Arriva nel secondo giorno della Leopolda l'arringa difensiva di Matteo Renzi, avvocato di se stesso sul caso Open, inchiesta nella quale è indagato per finanziamento illecito ai partiti: un "processo kafkiano", lo definisce lui, e uno "sputtanamento mediatico", per il quale "andrò in sede penale a difendermi" e "chiederò di parlare a tutte le udienze", perché "chi decide che cos'è politica e che cosa non è, nei Paesi democratici, è il Parlamento", e non i magistrati.

"La sostanza di Open – ha detto – è che organizzava la Leopolda" e Open era una fondazione, non un partito. "Sono assolutamente certo di non aver mai violato la legge, meno che meno quella sul finanziamento alla politica; quello che penso dell'inchiesta è che probabilmente alcuni investigatori hanno violato la Carta Costituzionale. Due anni fa hanno fatto una retata modello mafia andando a prendere telefoni di persone non indagate, penso che sia una cosa molto grave".

Secondo Renzi i capi della corrente renziana del Pd erano Lorenzo Guerini e Paolo Gentiloni, ed entrambi "non avevano alcun rapporto economico con Open". I pm di Firenze titolari dell'inchiesta Open, per il leader di Italia Viva, hanno tenuto "un atteggiamento populista", perché "siccome non hanno trovato niente hanno fatto la pesca a strascico, che è un atto gravissimo. Non basta invadere il terreno della politica, ma serve anche una invasione di campo nella sfera personale, quindi i pm fiorentini vanno a prendere telefonini e computer a 40 non indagati, ma che hanno dato soldi alla Leopolda".

L'accusa di finanziamento illecito, ha aggiunto Renzi, "fa venire in mente che ci siano soldi non regolarmente denunciati, presi violando le regole, ma poi si scopre che quei soldi sono tutti tracciati e bonificati", e forse "i magistrati pensano che le correnti funzionino come in magistratura", ma "se volete capire come funziona la politica - ha detto, rivolto ai pm - dovete candidarvi e stare dentro un partito che sta in Parlamento, non andare a prendere i telefonini di chi sta totalmente fuori da questa vicenda". 

IL QUIRINALE – Dal palco della Leopolda è partita anche la sfida per il Quirinale. Per Renzi serve "un profilo riformista, europeista, che sia contro il sovranismo".

L'idea è che si debba partire da un nome che possa andare bene a tutte le forze di una maggioranza che va da Leu alla Lega.

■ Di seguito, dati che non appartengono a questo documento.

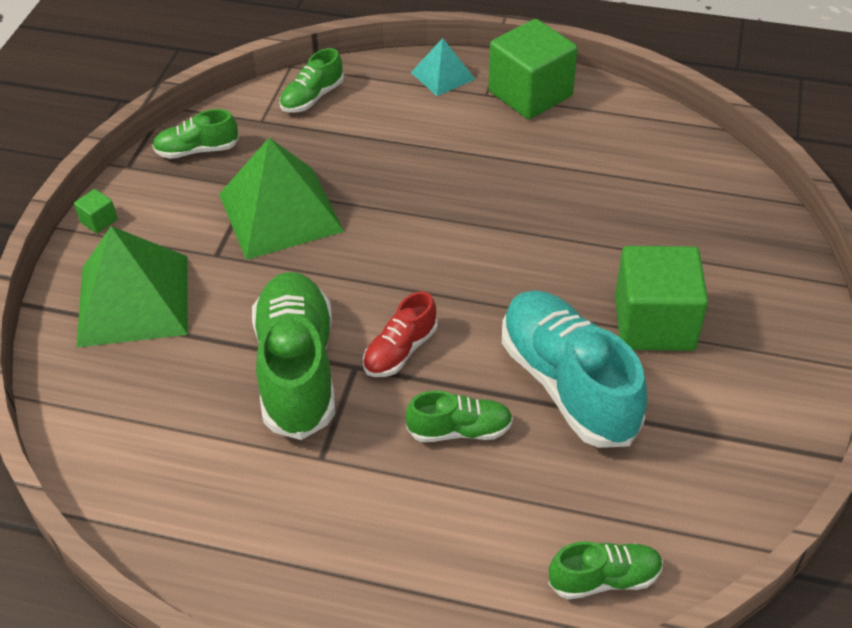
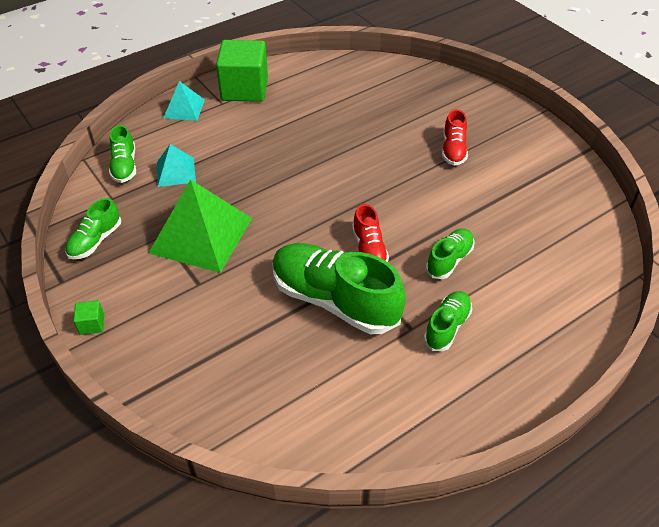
camera: 50 degrees left, 0 degrees up
green pyramid [76,226,188,348] -> none
turquoise shoe [502,290,647,448] -> none
green shoe [548,541,663,600] -> green shoe moved to [424,291,472,351]
green cube [615,246,708,351] -> red shoe [442,109,468,166]
none -> turquoise pyramid [157,144,196,187]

Il nome buono - dicono i renziani - arriverà all'ultimo momento, e sarà il frutto di un lavoro silenzioso e faticoso, fatto da chi sa fare politica. Un nome che si fa nei corridoi della Leopolda è quello di Marta Cartabia, per esempio. Mentre viene bocciata la carta Berlusconi. Troppo divisivo e a Iv non piace l'idea. Ormai accantonata l'ipotesi che Sergio Mattarella possa concedere il bis. E Mario Draghi? Non dispiacerebbe che rimanesse a Palazzo Chigi fino al 2023, anche per scongiurare il voto l'anno prossimo.